31. “Ik denk dat jij en ik elkaar in toom kunnen houden zoals Uranium 235 en Uranium 238.”
32. “Jij moet wel koper zijn, want ik heb altijd CU in mijn dromen.”
33. “Als ik mijn eigen periodiek systeem kon maken dan zou jij nummer één zijn.”
34. “Wil je wat elektronen delen? Misschien kunnen we een stabiele relatie hebben.”
35. “Als we samen zouden zijn, zouden jij en ik net zo explosief zijn als cesium.”
36. “Je PH moet 14 zijn, want je bent de meest elementaire behoefte in mijn leven op dit moment.”
37. “Je bent zo’n perfecte opstelling van atomen.”
38. “Je mag me gerust hydrolyseren wanneer je maar wilt.”
39. “Ik weet niet waarom, maar mijn instinct zegt me dat we Argon samen krijgen.”
40. “Ben je gemaakt van Nikkel, Cerium, Arsenicum en Zwavel? Want je hebt een NiCe AsS!”
41. “Jij moet een verbinding zijn van barium en beryllium, want je hebt een totale BaBe.”
42. “Je moet 11 protonen hebben, want je bent SODIUM schattig!”
43. “Jij bent als een elektron en ik ben als een proton. En ze zeggen dat tegenpolen elkaar aantrekken.”
44. “Ik ben een chemicus. Wil je dat ik met je experimenteer?”
45. “U moet een lading hebben, want ik voel me erg tot u aangetrokken.”
46. “Neem me niet kwalijk, bent u een elektron kwijt? Want u bent positief aantrekkelijk!”
47. “Sta jij op het periodiek systeem? Want je bent SODIUM fijn!”
48. “Je bent zo heet dat je de neiging hebt om mijn lab-bril helemaal te laten beslaan.”
49. “Als ik een bunsenbrander was, zou ik je mijn vlam laten aansteken.”
50. “U + I = 145, Uranium is 92 en I is 53, want we hebben scheikunde.”
51. “Wij tweeën gaan perfect samen als waterstof en zuurstof.”
52. “Je moet wel van koper zijn want ik zou echt CU kunnen eindigen met mij.”
53. “Meid je moet gemaakt zijn van Florine, Iodine, en Neon, want je bent F-I-Ne!”
54. “Je bent heter dan een bunsenbrander op volle kracht!”
55. “Hi bestaat je lichaam uit Zuurstof en Neon? Want jij bent de O-Ne.”
56. “Meisje ben jij een geladen atoom? Want ik heb mijn ion jou.”
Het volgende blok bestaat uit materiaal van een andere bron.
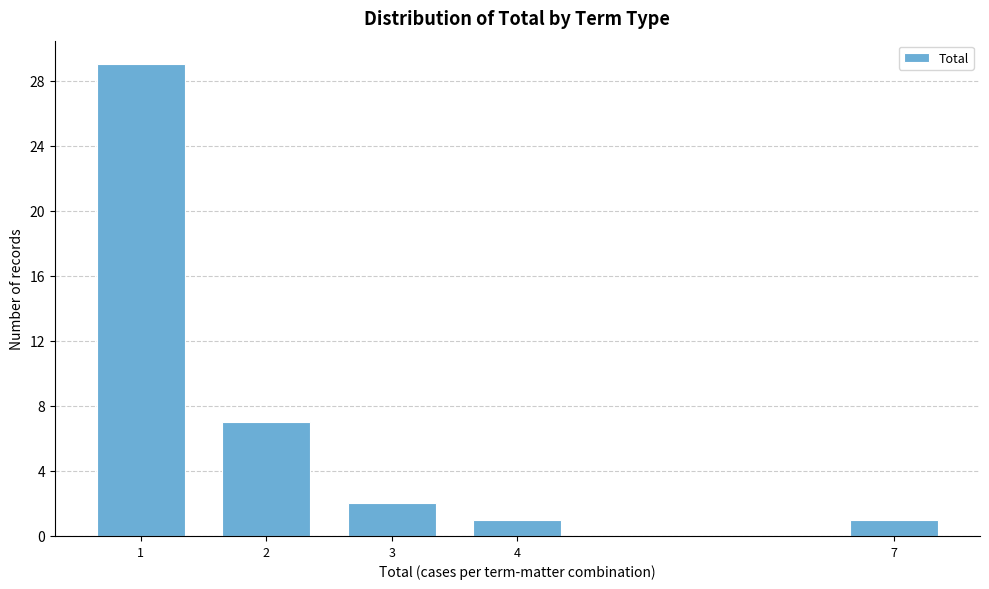

Reading left to right, extract all data points from this chart.

1=29	2=7	3=2	4=1	7=1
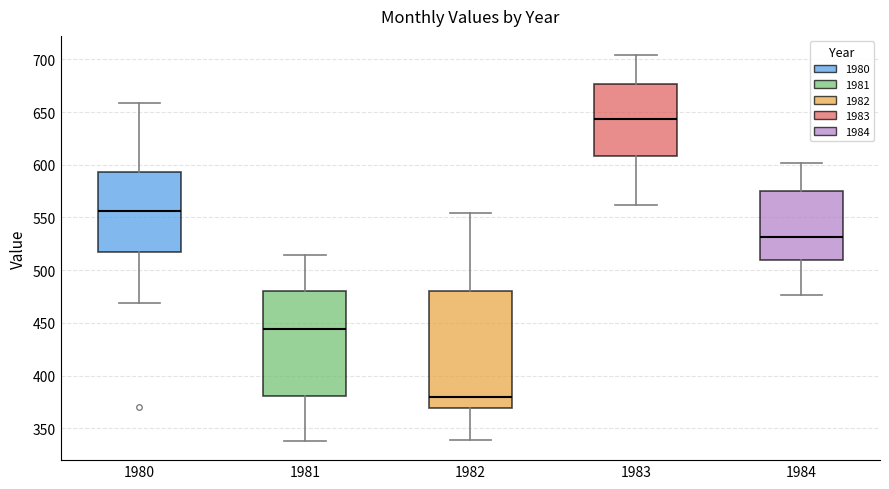

Reading left to right, transcribe this box plot: for each box, give where its median line is, the range the box spans, and where its two whiskers end, as read against the y-axis. The values are not printed on the chart, so give them approximately, as read against the axis.

1980: median 555, box 520 to 595, whiskers 470 to 660
1981: median 445, box 380 to 480, whiskers 340 to 515
1982: median 380, box 370 to 480, whiskers 340 to 555
1983: median 645, box 610 to 675, whiskers 560 to 705
1984: median 530, box 510 to 575, whiskers 475 to 600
57. “Als ik het periodiek systeem kon herschikken, zou ik Uranium en Jodium bij elkaar zetten.”
58. “Ik ben chemicus. Zullen we samen de reactie bekijken?”
59. “Jij moet het zuur zijn voor mijn lakmoespapier, want elke keer als ik je zie word ik knalrood.”
60. “Vergeet waterstof, jij bent mijn nummer één element!”
61. “Je moet een goede benzeenring zijn want je bent aangenaam aromatisch.”
62. “Je bent als een proton in mijn kern. Zonder jou zou ik nooit meer dezelfde zijn.”
63. “Is er een wetenschapslokaal in de buurt, of voel ik alleen de chemie tussen ons?”
64. “Als je een element was, zou je Francium zijn, want je bent het aantrekkelijkst!”
65. “Schatje, ik ken mijn scheikunde, en jij hebt een belangrijk cijfer.”
66. “Jij moet een positief ion zijn, en ik ben een negatief ion. Want ik voel een aantrekkingskracht tussen ons.”
67. “Ben je gemaakt van Selenium en Xenon? Want jij bent Se-Xe!”